Paper ISBN 978-0-7006-0406-7, $14.95
Forrest McDonald has suggested that "but for George Washington, the office of president might well not exist. . . . Americans of the Revolutionary generation, given their fear and distrust of executive authority, would not have been willing to make the presidency part of the Constitution at all had not Washington been available to fill the office." Washington was inaugurated 200 years ago, and the debate concerning executive authority continues to this day.
Inventing the American Presidency--in fourteen essays (half original), supplemented by relevant sections of and Amendments to the Constitution and five Federalist essays by Hamilton--provide the reader with the essential historical and political analyses of who and what shaped the presidency. What was decided in Philadelphia in 1787 and why? Why have a presidency? Who could be elected? How? For how long a tenure? With what responsibilities and powers? What were key debates during the founding period, and what questions have endured? For students of the American presidency, these essays will be must reading.

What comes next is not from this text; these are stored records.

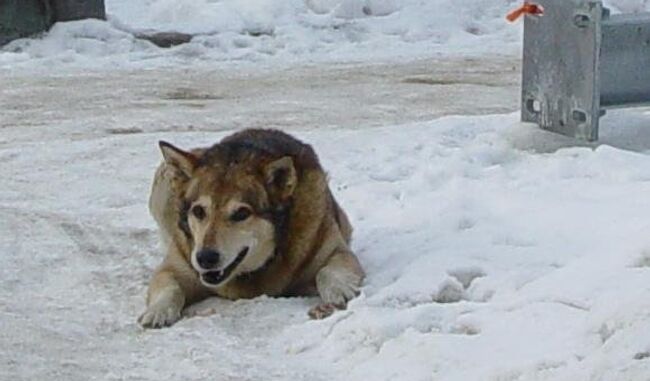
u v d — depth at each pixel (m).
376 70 30.95
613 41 20.53
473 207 16.56
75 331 13.03
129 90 28.09
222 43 34.50
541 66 20.91
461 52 34.06
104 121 24.25
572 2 20.16
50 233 16.39
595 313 11.98
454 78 29.70
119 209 17.64
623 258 13.66
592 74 20.00
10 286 14.42
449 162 19.08
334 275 13.42
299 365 11.98
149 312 13.17
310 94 27.33
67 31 34.19
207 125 23.77
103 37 34.34
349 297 13.27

"This book ought to be on the shelf of any serious student of the presidency. It sets forth with unusual clarity how the office originally got planned, built, and used. The authors press their interest beyond antiquity to the relevance of what we inherit today from those ancient inventors, and they candidly spell out the Founders' mistakes as well as their successes. This is a solid historical source for understanding the controversies that gave birth to the reality of the Presidency of the United States."--James David Barber, author of The Pulse of Politics: The Rhythm of Presidential Elections in the Twentieth Century
"An illuminating guide to the events, personalities, and considerations that shaped the American presidency."--Fred Greenstein, author of The Hidden Hand Presidency: Eisenhower as Leader and Evolution of the Modern Presidency
"This book fills an important need through representative essays by able scholars and observers on neglected aspects of the presidency. While its authors voice similar differences to those debated in 1787, its editor brings unity to the volume through emphasis on historical experience, political consensus, and common themes."--Kenneth Thompson, Director of the Miller Center for Public Affairs, University of Virginia
"A wealth of information and insights on the construction of the nation's highest office."--Jeffrey K. Tulis, author of The Rhetorical Presidency and coeditor of The Presidency in the Constitutional Order
THOMAS E. CRONIN is McHugh Professor of American Institutions and Leadership at the Colorado College. He is the author of The State of the Presidency, U.S. v. Crime-in-the-Streets, and Direct Democracy: The Politics of the Initiative, Referendum and Recall and is a coauthor of the text Government by the People. He was the 1986 winner of the Charles E. Merriam Award "for significant contributions to the art of government."